Con la resaca, el poco dinero, los malestares físicos y la derrota de haber perdido absoluta conexión con el mundo, lo más racional hubiera sido volver a Morelia con la carga moral de “no lo vuelvo a hacer”. Pero yo soy más adepto a las curvas, a las malas decisiones y a llevar tatuado en la piel eso que decía Charles Chaplin: “Me gustan mis errores, no quiero renunciar a la deliciosa libertad de equivocarme”.
Ese viernes San Martín de las Pirámides, Estado de México, nos esperaba. Íbamos a conocer a la familia de Fabián, a comer para el bajón y tomar caguamas con la misión de conectar. Los rituales nacieron para respetarse. Pero también era una jornada en la que pude hacer una de las pocas cosas que medianamente sé y me agradan de esta vida: hablar de música. Ahí, en medio de rocas de miles de años, Don David me presentó sus Lp´s de progresivo y me contó de la atrabancada presentación de Queen en la ciudad de Puebla. De cómo, pese a todo, hasta el día de hoy lo guarda como el mejor concierto de su vida.

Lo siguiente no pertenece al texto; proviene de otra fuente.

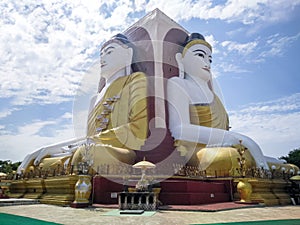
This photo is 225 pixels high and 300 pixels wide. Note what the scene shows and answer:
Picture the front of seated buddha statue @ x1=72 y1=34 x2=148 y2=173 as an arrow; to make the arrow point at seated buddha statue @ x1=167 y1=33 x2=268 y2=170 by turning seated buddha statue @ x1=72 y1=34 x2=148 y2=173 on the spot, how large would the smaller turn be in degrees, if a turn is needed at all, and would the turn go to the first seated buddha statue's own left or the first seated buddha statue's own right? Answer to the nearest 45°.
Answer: approximately 135° to the first seated buddha statue's own left

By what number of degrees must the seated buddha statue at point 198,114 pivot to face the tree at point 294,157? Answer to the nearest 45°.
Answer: approximately 90° to its left

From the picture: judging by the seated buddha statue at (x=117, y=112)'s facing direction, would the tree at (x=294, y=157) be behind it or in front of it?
behind

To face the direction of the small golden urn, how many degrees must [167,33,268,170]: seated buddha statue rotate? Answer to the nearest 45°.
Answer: approximately 90° to its right

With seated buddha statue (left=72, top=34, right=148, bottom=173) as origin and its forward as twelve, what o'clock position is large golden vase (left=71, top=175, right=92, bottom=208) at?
The large golden vase is roughly at 11 o'clock from the seated buddha statue.

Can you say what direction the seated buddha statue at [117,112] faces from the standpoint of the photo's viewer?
facing the viewer and to the left of the viewer

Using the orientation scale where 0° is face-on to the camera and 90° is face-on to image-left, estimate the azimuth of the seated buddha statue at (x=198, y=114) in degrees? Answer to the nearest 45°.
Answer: approximately 315°

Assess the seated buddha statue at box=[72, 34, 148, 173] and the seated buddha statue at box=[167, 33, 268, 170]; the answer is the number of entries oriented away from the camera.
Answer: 0

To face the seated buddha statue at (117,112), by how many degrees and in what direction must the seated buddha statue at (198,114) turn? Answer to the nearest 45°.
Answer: approximately 135° to its right
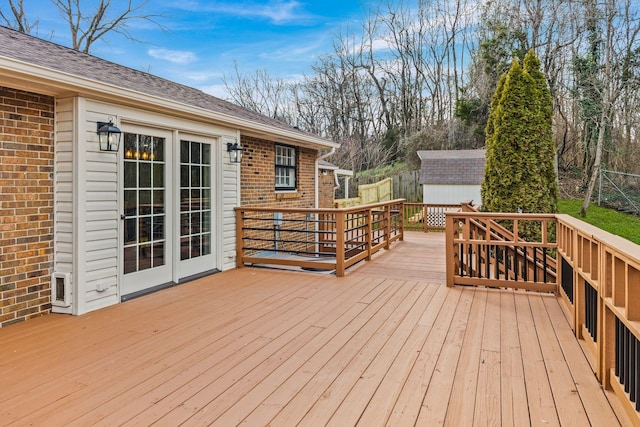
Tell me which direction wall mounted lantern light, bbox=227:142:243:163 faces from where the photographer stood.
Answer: facing the viewer and to the right of the viewer

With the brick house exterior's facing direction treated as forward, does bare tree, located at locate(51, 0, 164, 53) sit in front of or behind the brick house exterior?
behind

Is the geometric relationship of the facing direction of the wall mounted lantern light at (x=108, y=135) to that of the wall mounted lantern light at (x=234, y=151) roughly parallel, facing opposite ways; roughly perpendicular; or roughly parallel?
roughly parallel

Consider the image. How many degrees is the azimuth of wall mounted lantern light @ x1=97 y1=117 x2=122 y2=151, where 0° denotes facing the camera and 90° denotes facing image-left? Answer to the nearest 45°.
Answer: approximately 315°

En ese punto, donde para muchas miradas mi viaje a la Ciudad de México pudo ser calificado más como una experiencia fallida que positiva, entendí que para las personas como Don David y como yo, el rock and roll no es diversión, sino un compromiso. Luego vendrían más bolsitas de té, pastillas de propóleo y el tiempo justo de alistar la garganta para la próxima cita. Total, para alivio de ustedes y de mí, ésta es una columna y no un podcast.